Directions:
Please write out the items below exactly as they appear, from the line containing "On Monday, when" through the last item, both included. Leave the pictures out of your copy.

(begin)

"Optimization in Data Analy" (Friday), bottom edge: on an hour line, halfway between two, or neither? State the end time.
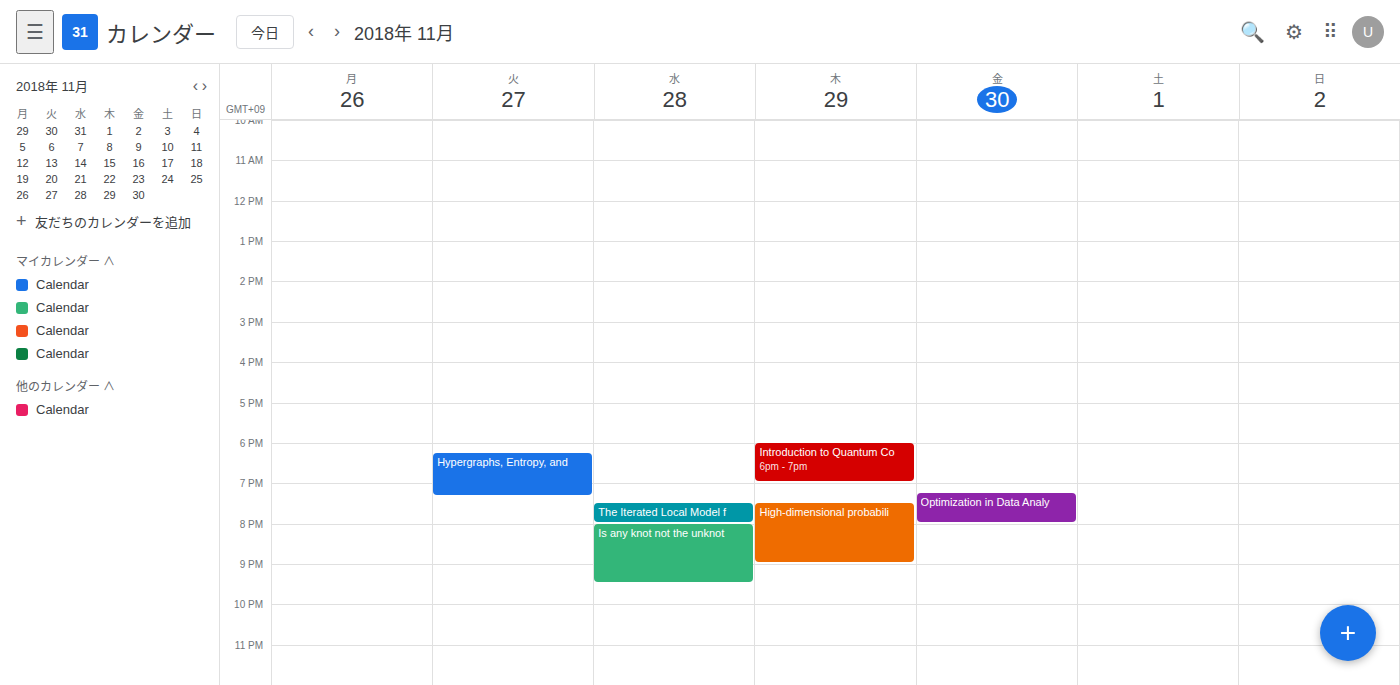
8:00 PM -- exactly on the 8 PM line.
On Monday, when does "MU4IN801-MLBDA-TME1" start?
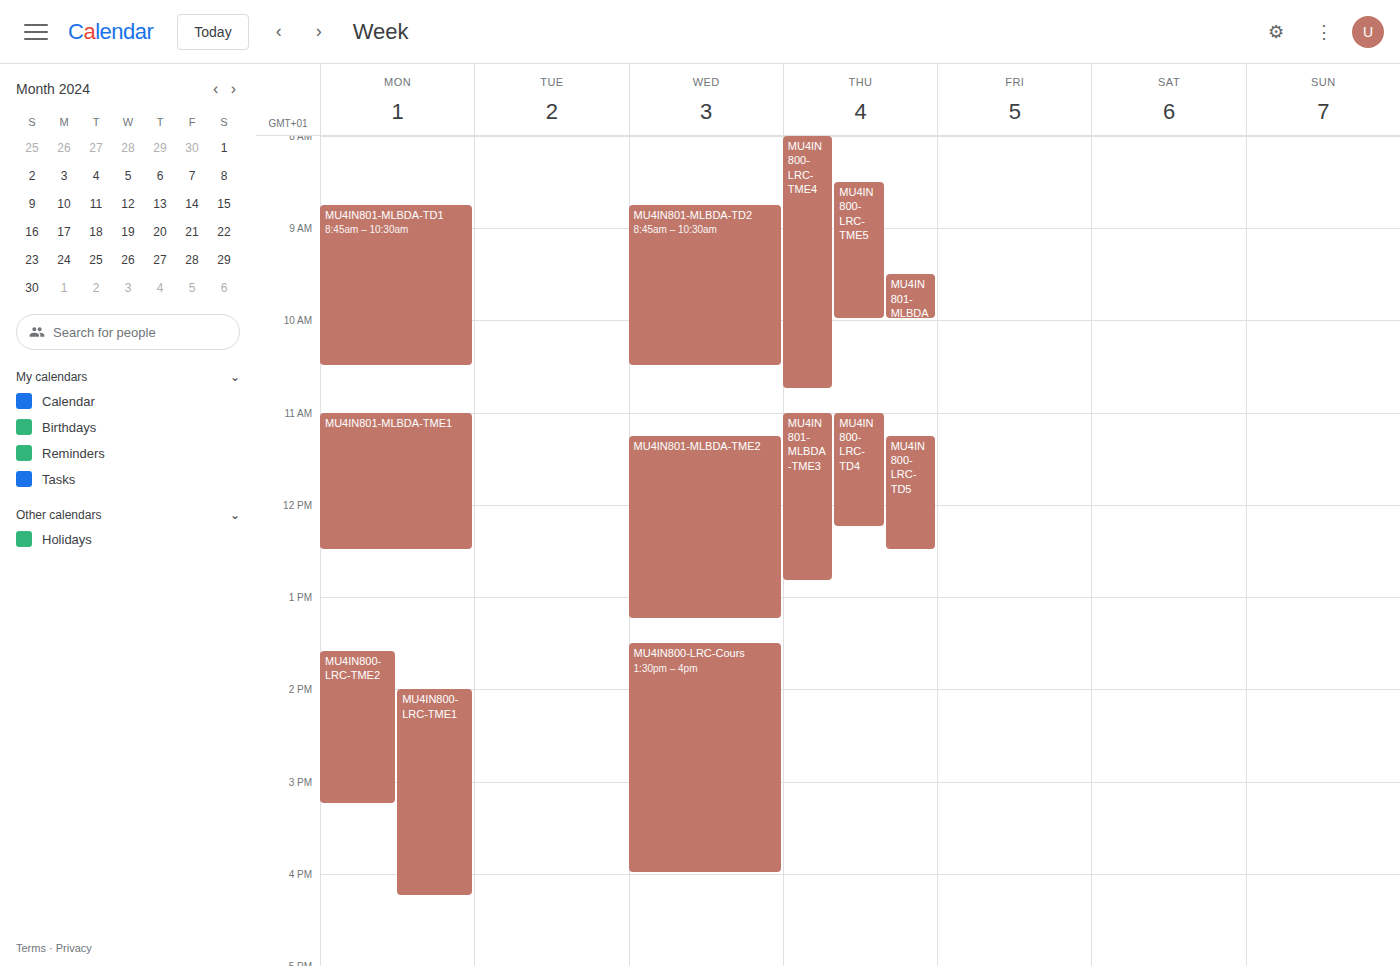
11:00 AM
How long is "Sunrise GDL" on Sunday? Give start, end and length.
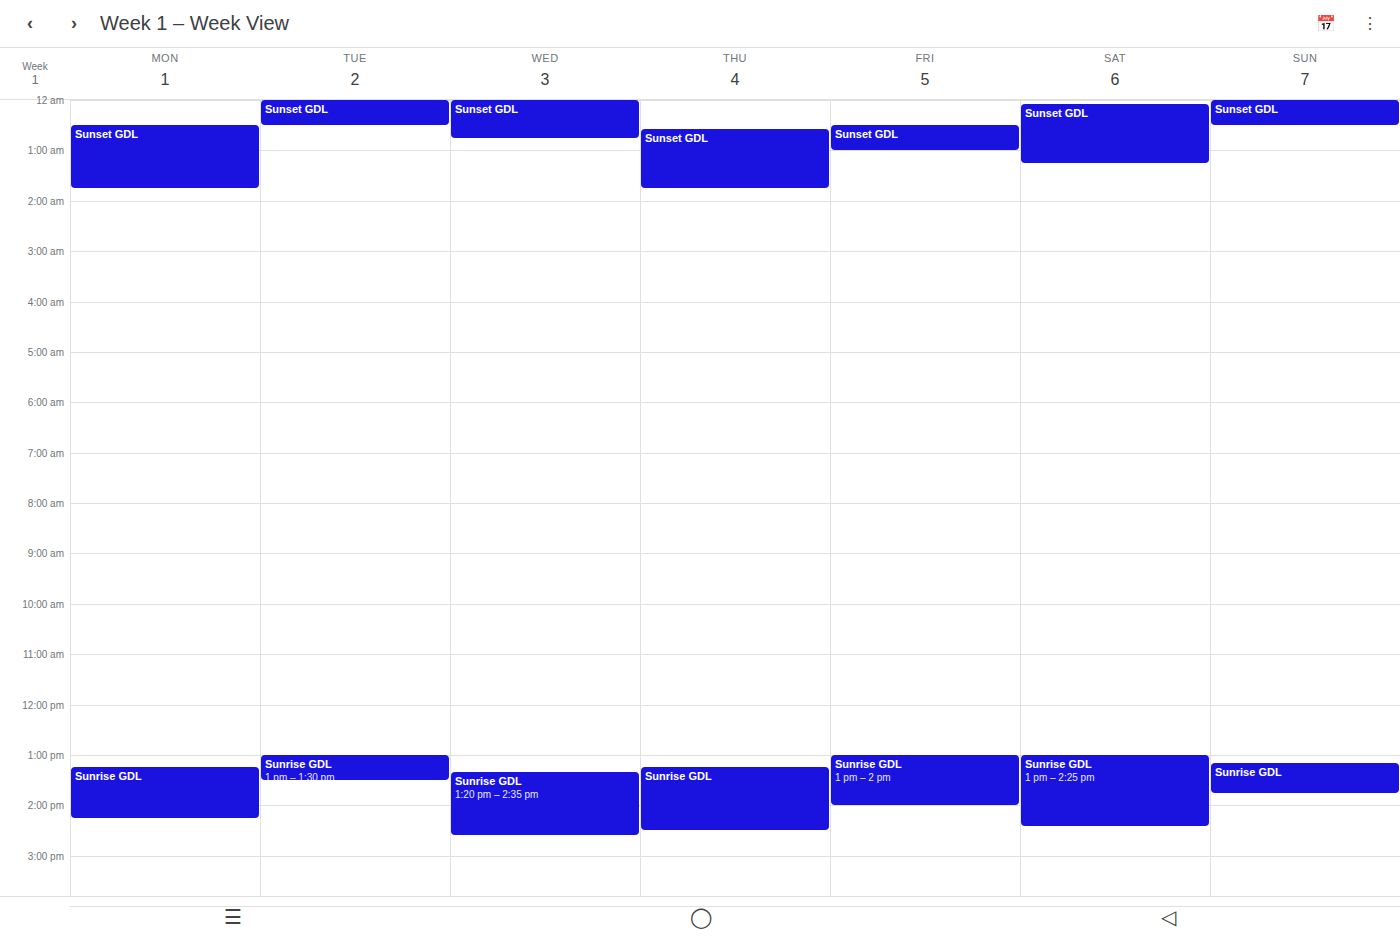
1:10 PM to 1:45 PM, 35 minutes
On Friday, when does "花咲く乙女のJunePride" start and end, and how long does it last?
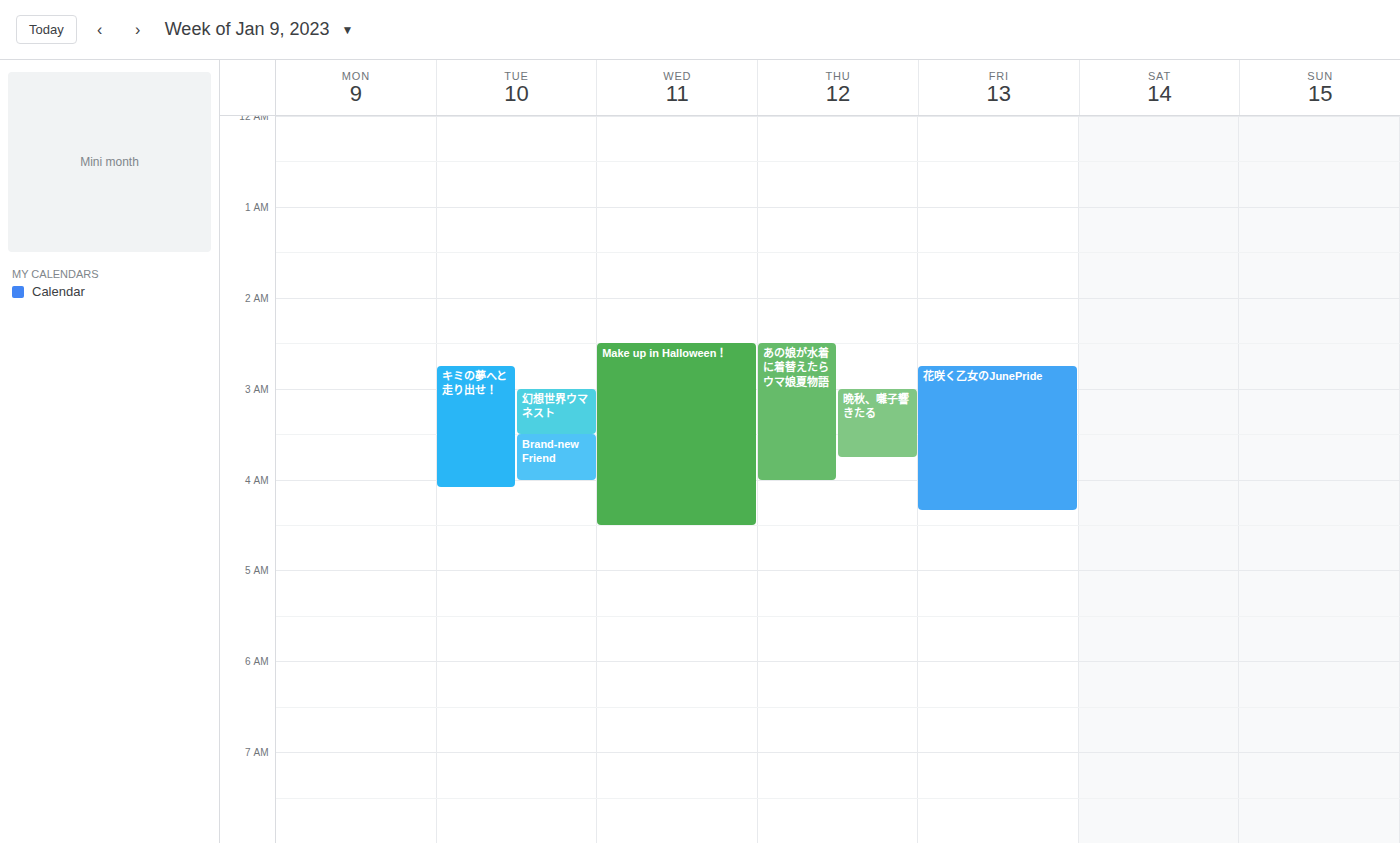
02:45 to 04:20, 1 hour 35 minutes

(end)

Answer to the exercise:
On Monday, when does "MU4IN801-MLBDA-TME1" start?
11:00 AM
How long is "Sunrise GDL" on Sunday? Give start, end and length.
1:10 PM to 1:45 PM, 35 minutes
On Friday, when does "花咲く乙女のJunePride" start and end, and how long does it last?
02:45 to 04:20, 1 hour 35 minutes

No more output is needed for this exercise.